Unlike any of my friends growing up, I never wanted kids. My family all just thought I'd change my mind. I never did. When I got caught out during changing my contraception it was a no-brainer. That said, it was harder than I thought, even at 4 weeks those hormones were potent! I was sick, exhausted, my boobs hurt so much I showered with a bra on for the week prior to my procedure, and my emotions were all over.
If my partner had wanted it, I might have capitulated. I knew if I let things develop all those maternal feelings would finally develop and I'd be a great parent and (just like every other parent I know) I'd think it was the best thing I've ever done! But I didn't want to be a parent, and thankfully neither did my partner.
So off I went to a local clinic for an abortion at 5 weeks gestation. I had a surgical under an aesthetic and within hours started feeling sane and like I was getting my body back. It's the best thing I've ever done.
I was 19 and off the pill due to side effects and the condom broke. I had only been seeing the guy for a few months and neither of us wanted a child or were in a position emotionally or financially to care for a child.
I chose to have an abortion. It cost me $300 ...
The clinic staff were lovely, luckily no protestors outside that day. I had no shame about what I was doing so probably would have gotten in an argument with them!
In the waiting room I remember a very angry looking father with a very sad looking daughter around my age.
My mum came with me.
I had the procedure then woke up in a big chair in a room with a few ladies who were also finished. We were all wearing colourful sarongs and they gave us a biscuit. The vibe in the room was light and friendly.
After being given the all clear, mum drove me home and I camped on her couch for the rest of the day before going back to my house.
At no stage of my life have I regretted having the abortion. There is NO WAY I would bring a child to term only to give them away and have them feel abandoned. There was NO WAY I would bring a child into what would have certainly ended up as a single parent house and struggled financially for the rest of our lives and had the child deal with poverty and being abandoned by a father who didn't want them. And I didn't want a child. So who knows what kind of mother I would have been.

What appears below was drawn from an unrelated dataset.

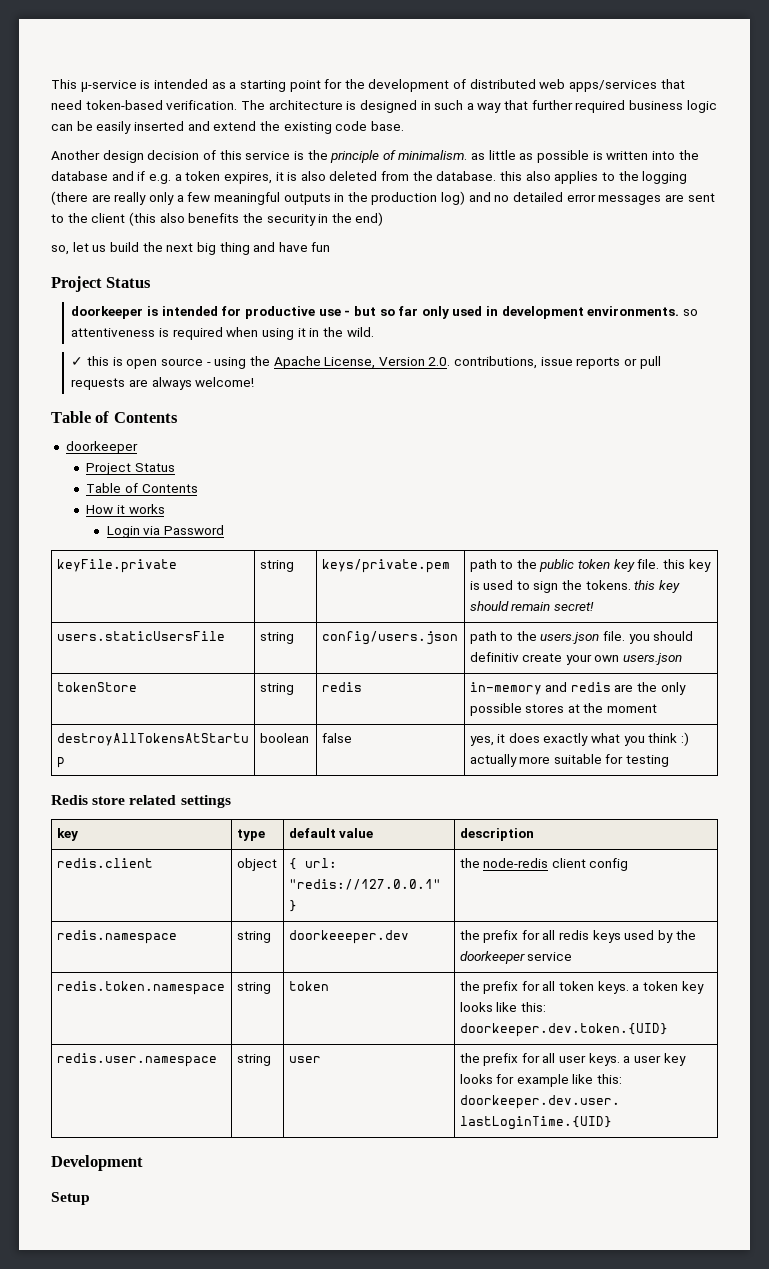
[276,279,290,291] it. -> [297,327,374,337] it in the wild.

I'm now 36 and have no kids because I still don't want any and am so grateful for my life, my career, my freedom.
I truly believe this is the best outcome for society.
I have also had friends who have had late term abortions. And NONE of them wanted to. But when you're told your baby you've been hoping and wishing and dreaming of has no brain and has zero chance of survival and when it is born then having an abortion AND GIVING BIRTH AND HAVING A FUNERAL is the only option and it is devastating.
Abortion is enshrined in human rights law. Most people do not know abortion is still a crime in New South Wales, and we know that the vast majority of people in this State support the right to choose. For me, it is simple. There is no place for abortion in the criminal law of New South Wales. Doctors, healthcare practitioners, policymakers, lawyers, activists and many members in this Chamber agree. We are the last remaining State to have these outdated, archaic laws hanging over the heads of women and the medical practitioners who are trying to deliver health care to them. It is time to decriminalise abortion in this State. I urge my colleagues in this place to support the bill. I commend the Reproductive Health Care Reform Bill 2019 to the House.